Gamma matrices in Gaiotto-Witten analysis of N=4 Super Yang-Mills boundary conditions

In the paper Supersymmetric Boundary Conditions in N=4 Super Yang-Mills Theory by Gaiotto and Witten, an in-depth analysis of supersymmetric boundary conditions in N=4 Super Yang-Mills in four dimensions in performed. One of the main points in this analysis is the breaking of the R-symmetry at the boundary from $SO(6)$ to $SO(3)\times SO(3)$, which is explained on page 6.

My main interest is the set of operators given in equation (2.7). It is claimed that the action of $W=SO(1,2)\times SO(3)\times SO(3)$ commutes with the operators $$B_0=\Gamma_{456789}\\B_1=\Gamma_{3456}\\B_2=\Gamma_{3789},$$ (where the subscripts on right-hand-sides indicate completely antisymmetrized products of 10D gamma matrices. Note that $SO(1,2)$ acts on the indices $012$, and the two $SO(3)$ groups act on $456$ and $789$ respectively.)

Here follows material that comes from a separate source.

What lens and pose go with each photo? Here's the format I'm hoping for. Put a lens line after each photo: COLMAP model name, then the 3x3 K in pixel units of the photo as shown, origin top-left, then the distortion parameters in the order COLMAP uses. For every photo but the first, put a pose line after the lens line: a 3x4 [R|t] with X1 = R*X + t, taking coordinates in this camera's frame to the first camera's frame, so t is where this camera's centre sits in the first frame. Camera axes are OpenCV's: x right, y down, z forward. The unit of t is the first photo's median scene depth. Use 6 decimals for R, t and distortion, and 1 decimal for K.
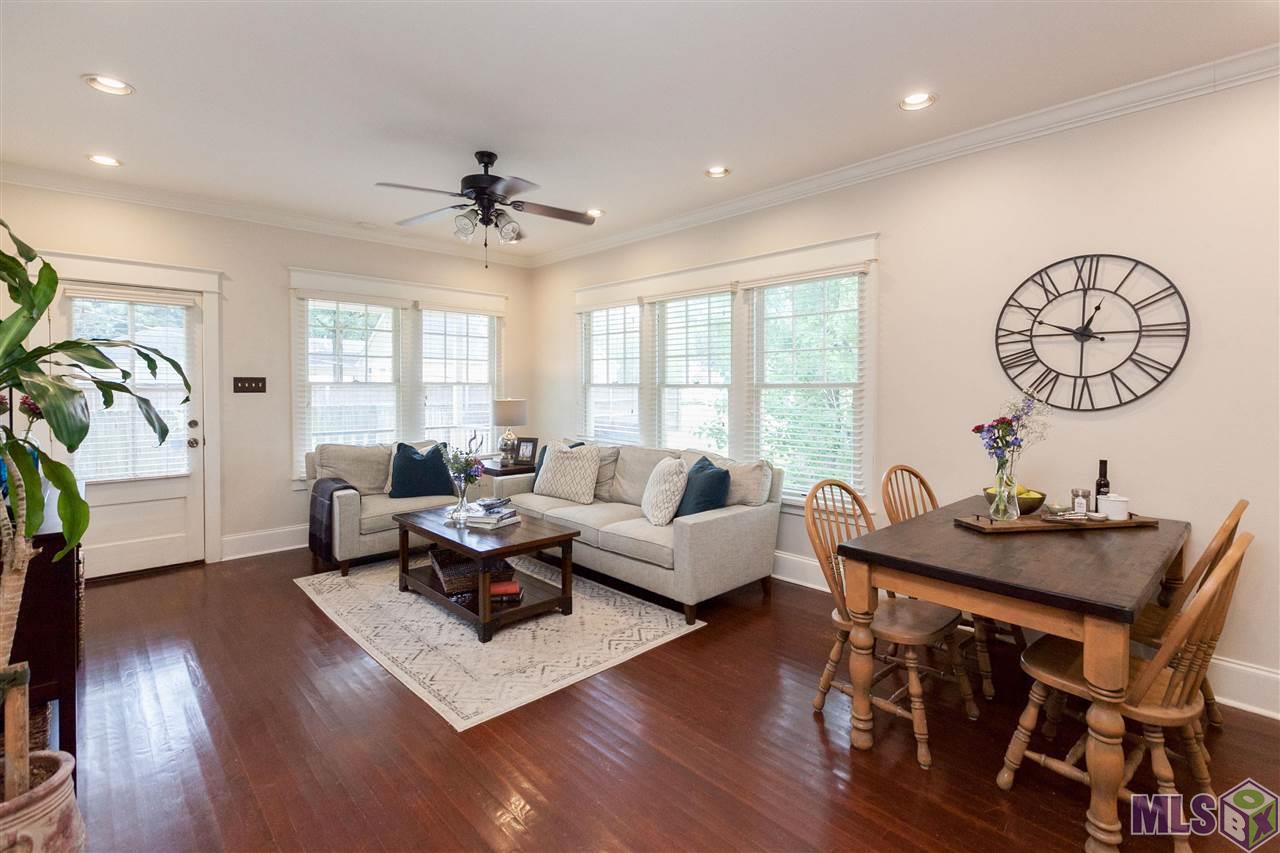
lens RADIAL K [[580.6, 0, 638.7], [0, 580.6, 402.4], [0, 0, 1]] dist [-0.001357, -0.000189]
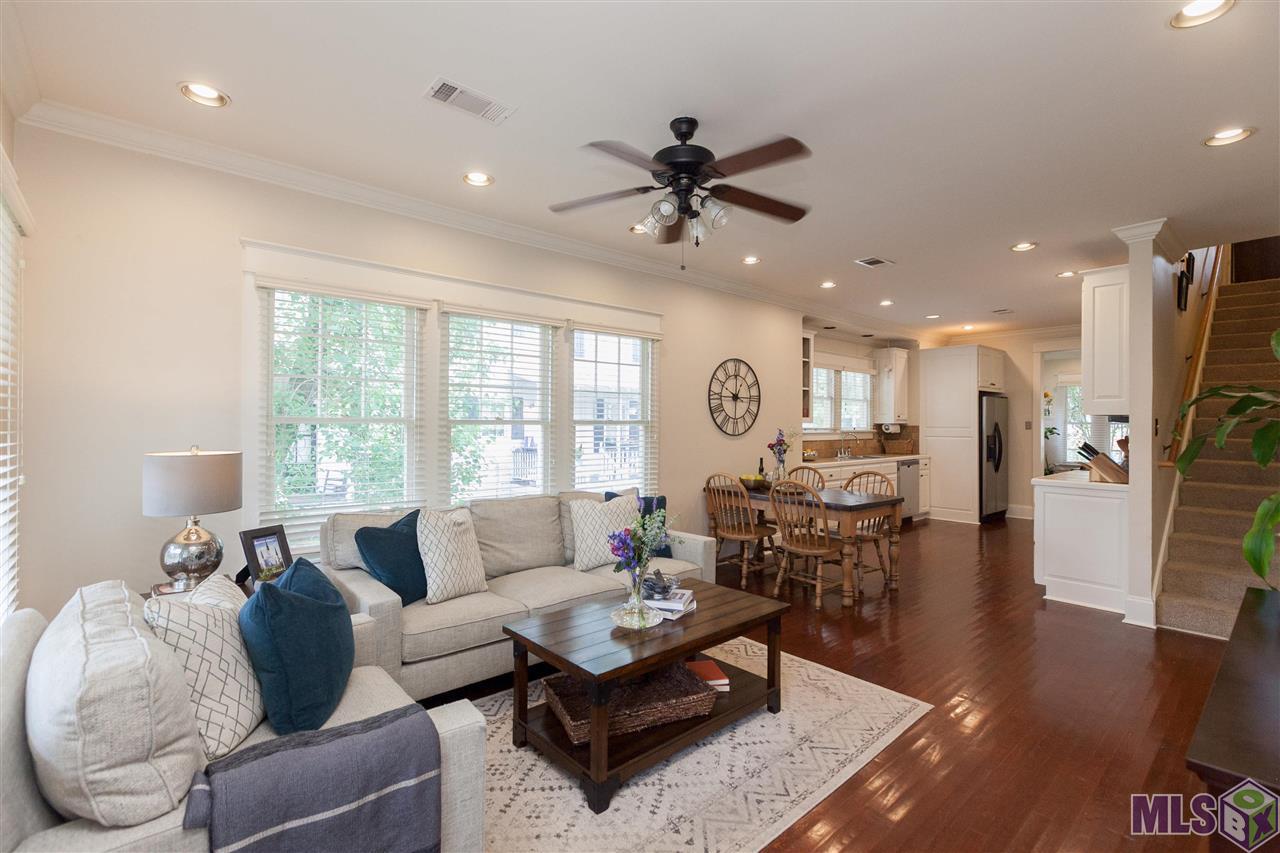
lens RADIAL K [[573.2, 0, 640.0], [0, 573.2, 426.5], [0, 0, 1]] dist [-0.001476, -0.000092]
pose [[0.043134, -0.008444, 0.999034, -1.082086], [0.021420, 0.999742, 0.007525, -0.034075], [-0.998840, 0.021075, 0.043304, 1.090877]]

How does one prove that this is true?

• Minor comment to the post (v3): In the future please link to abstract pages rather than pdf files, e.g., arxiv.org/abs/0804.2902 – Qmechanic Mar 30 '18 at 19:35
• x-posted on math.OF: mathoverflow.net/q/296588/106114 – AccidentalFourierTransform Mar 30 '18 at 19:52
• @AccidentalFourierTransform My apologies, I was not aware that cross-posting between Physics.SE and MathOverflow is not encouraged. I have deleted the MathOverflow post. I would really appreciate it if the previous answer to my question is reinstated, as I was not able to read the answer before it was deleted, and I need this information urgently. – Mtheorist Mar 31 '18 at 6:14
• @Mtheorist cross-posting is ok, but it is preferred to say so explicitly (either in the post itself or in the comment section). – AccidentalFourierTransform Mar 31 '18 at 17:01
• @AccidentalFourierTransform Thank you for the clarification, and I appreciate you providing a screenshot of the deleted answer. Will keep in mind that it could be wrong. – Mtheorist Apr 1 '18 at 16:34

1 Answer

The $$B_0$$ is the chirality matrix of $$SO(6)\rightarrow SO(3)_X\times SO(3)_Y$$, namely $$\Gamma_{456789}$$.

The $$B_1$$ is the product between the gamma matrices of $$SO(3)_{X}$$, namely $$\Gamma_{456}$$, with $$\Gamma_3$$.

The $$B_{2}$$ is the product between the gamma matrices of $$SO(3)_{Y}$$, namely $$\Gamma_{789}$$, with $$\Gamma_3$$

You need to prove that $$\Gamma_{456789}$$, $$\Gamma_{3456}$$ and $$\Gamma_{3789}$$ commutes with $$\Gamma_{\mu\nu}$$ for $$\mu$$ and $$\nu$$ equal $$0,1,2$$ xor $$4,5,6$$ xor $$7,8,9$$. This is the same thing as showing that the number of indices that are equal between $$\Gamma_{\mu\nu}$$ and $$\Gamma_{456789}$$ is always even. That the number of indices that are equal between $$\Gamma_{\mu\nu}$$ and $$\Gamma_{3456}$$ are always even. That the number of indices that are equal between $$\Gamma_{\mu\nu}$$ and $$\Gamma_{3789}$$ are always even.